Whenever someone proposes a new law to "stop the insanity" of a transitory plague, certain that whatever rights are lost in the name of a moment's safety, it's worth it, think of all those people who had to make it from the vestibule door to their apartment door without being rousted by the cops along the way. In Texas, they shoot people under their vision of the Castle Doctrine. In the Bronx version, they pray not to be shot.
Epilogue: It would be a shame to pass up an opportunity to quote Irving Younger.
People v. McMurty, 314 N.Y.S.2d 194, 195-96 (N.Y. Crim. Ct.1970), (Younger, J.).‘* * * Policemen see themselves as fighting a twofront war
—against criminals in the street and against ‘liberal’ rules of law in court. All’s fair in this war, including the use of perjury to subvert ‘liberal’ rules of law that might free those who ‘ought’ to be jailed * * * It is a peculiarity of our legal system that the police have unique opportunities (and unique temptations) to give false testimony. When the Supreme Court lays down a rule to govern the conduct of the police, the rule does not enforce itself. Some further proceeding * * * is almost always necessary to determine what actually happened. In Mapp v. Ohio, for example, the Supreme Court laid down the rule that evidence obtained by the police through a n unreasonable search and seizure may not be used in a state criminal prosecution. But before applying the rule to any particular case, a hearing must be held to establish the facts. Then the judge decides whether those facts constitute an unreasonable search and seizure. * * * The difficulty arises when one stands back from the particular case and looks at a series of cases. It then becomes apparent that policemen are committing perjury at least in some of them, and perhaps in nearly all of them. Narcotics prosecutions in New York City can be so viewed.

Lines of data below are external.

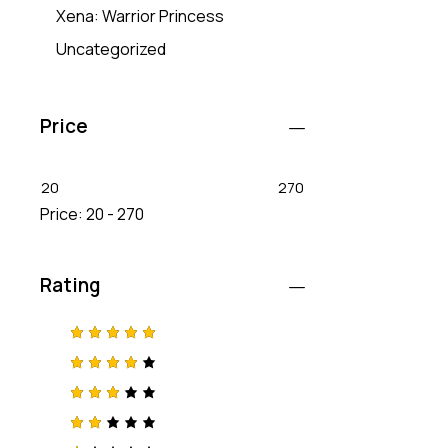
Xena: Warrior Princess
Uncategorized
Price
20
270
Price:
20 - 270
Rating
Rated
5
out of 5
Rated
4
out
of 5
Rated
3
out
of 5
Rat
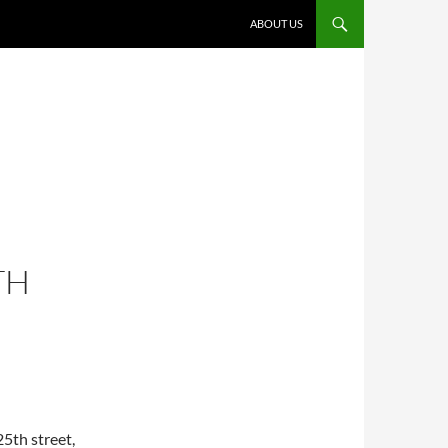
ABOUT US
TH
5th street,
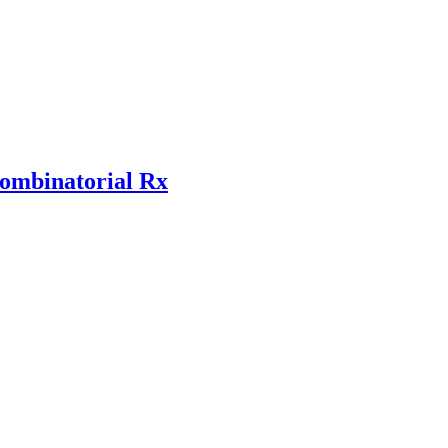
combinatorial Rx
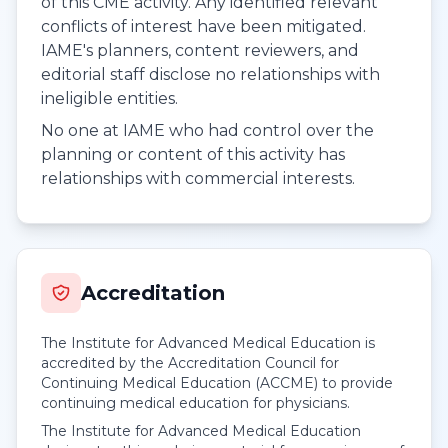
of this CME activity. Any identified relevant
conflicts of interest have been mitigated.
IAME's planners, content reviewers, and
editorial staff disclose no relationships with
ineligible entities.
No one at IAME who had control over the
planning or content of this activity has
relationships with commercial interests.
Accreditation
The Institute for Advanced Medical Education is
accredited by the Accreditation Council for
Continuing Medical Education (ACCME) to provide
continuing medical education for physicians.
The Institute for Advanced Medical Education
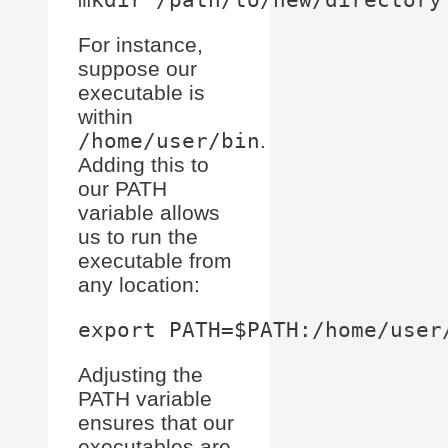
For instance,
suppose our
executable is
within
/home/user/bin
.
Adding this to
our PATH
variable allows
us to run the
executable from
any location:
Adjusting the
PATH variable
ensures that our
executables are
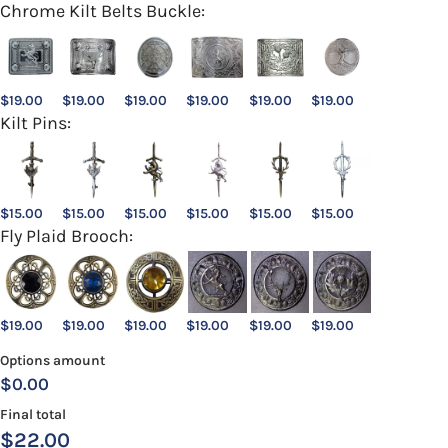
Chrome Kilt Belts Buckle:
$
19.00
$
19.00
$
19.00
$
19.00
$
19.00
$
19.00
Kilt Pins:
$
15.00
$
15.00
$
15.00
$
15.00
$
15.00
$
15.00
Fly Plaid Brooch:
$
19.00
$
19.00
$
19.00
$
19.00
$
19.00
$
19.00
Options amount
$0.00
Final total
$
22.00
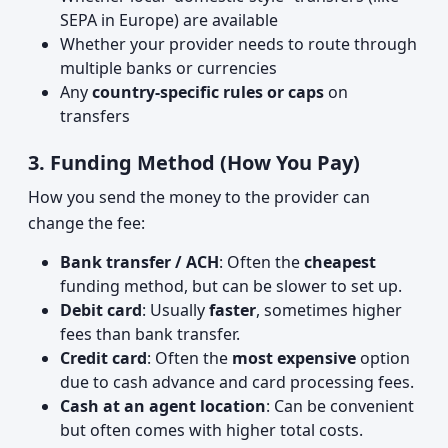
SEPA in Europe) are available
Whether your provider needs to route through
multiple banks or currencies
Any
country-specific rules or caps
on
transfers
3. Funding Method (How You Pay)
How you send the money to the provider can
change the fee:
Bank transfer / ACH
: Often the
cheapest
funding method, but can be slower to set up.
Debit card
: Usually
faster
, sometimes higher
fees than bank transfer.
Credit card
: Often the
most expensive
option
due to cash advance and card processing fees.
Cash at an agent location
: Can be convenient
but often comes with higher total costs.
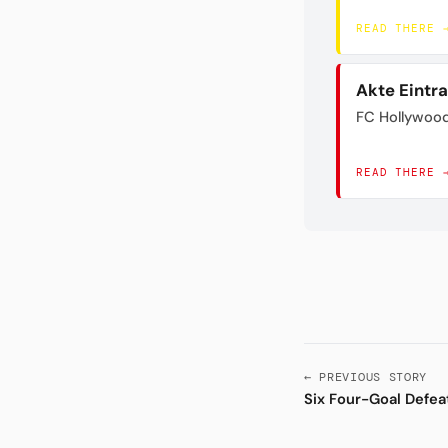
READ THERE 
Akte Eintr
FC Hollywoo
READ THERE 
← PREVIOUS STORY
Six Four-Goal Defea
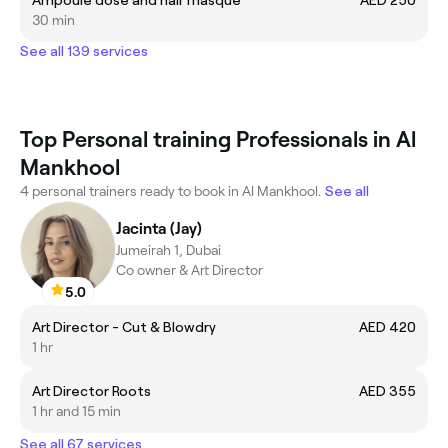
30 min
See all 139 services
Top Personal training Professionals in Al
Mankhool
4 personal trainers ready to book in Al Mankhool.
See all
Jacinta (Jay)
Jumeirah 1, Dubai
Co owner & Art Director
5.0
Art Director - Cut & Blowdry
AED 420
1 hr
Art Director Roots
AED 355
1 hr and 15 min
See all 67 services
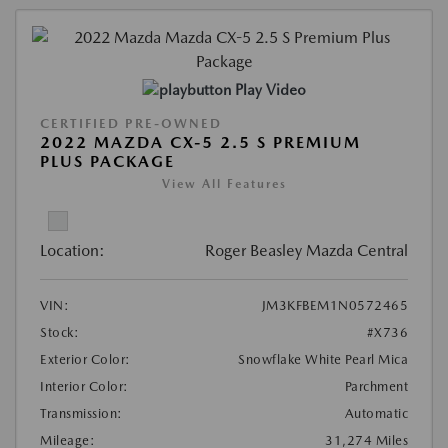
Play Video
CERTIFIED PRE-OWNED
2022 MAZDA CX-5 2.5 S PREMIUM
PLUS PACKAGE
View All Features
Location:
Roger Beasley Mazda Central
VIN:
JM3KFBEM1N0572465
Stock:
#X736
Exterior Color:
Snowflake White Pearl Mica
Interior Color:
Parchment
Transmission:
Automatic
Mileage:
31,274 Miles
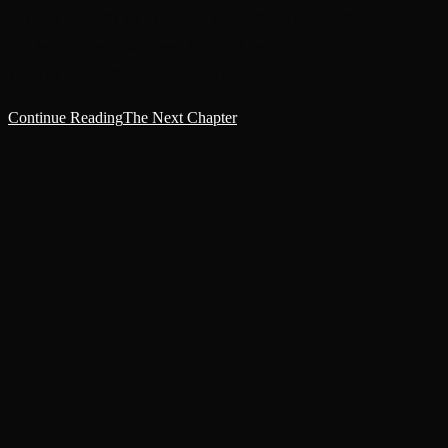
Living on an agri-world located on the far western edge of the
galaxy had never been easy. Not only was the sector the scene of
much conflict throughout The Great…
Continue Reading
The Next Chapter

Before Mapp, the policeman typically testified that he stopped the defendant for little or no reason, searched him, and found narcotics on his person. This had the ring of truth. It was an illegal search (not based upon ‘probable cause’), but the evidence was admissible because Mapp had not yet been decided. Since it made no difference, the policeman testified truthfully. After the decision in Mapp, it made a great deal of difference. For the first few months, New York policemen continued to tell the truth about the circumstances of their searches, with the result that evidence was suppressed. Then the police made the great discovery that if the defendant drops the narcotics on the ground, after which the policeman arrests him, the search is reasonable and the evidence is admissible. Spend a few hours in the New York City Criminal Court nowadays, and you will hear case after case in which a policeman testifies that the defendant dropped the narcotics on the ground, whereupon the policeman arrested him. Usually the very language of the testimony is identical from the case to another. This is now known among defense lawyers and prosecutors as ‘dropsy’ testimony. The judge has no reason to disbelieve it in any particular case, and of course the judge must decide each case on its own evidence, without regard to the testimony in other cases. Surely, though, not in every case was the defendant unlucky enough to drop his narcotics at the feet of a policeman. It follows that at least in some of these cases the police are lying.
The more things change, the more they stay the same. And yet we never heed George Santayana's admonition that those who don't remember the past are condemned to repeat it. And repeat it we do.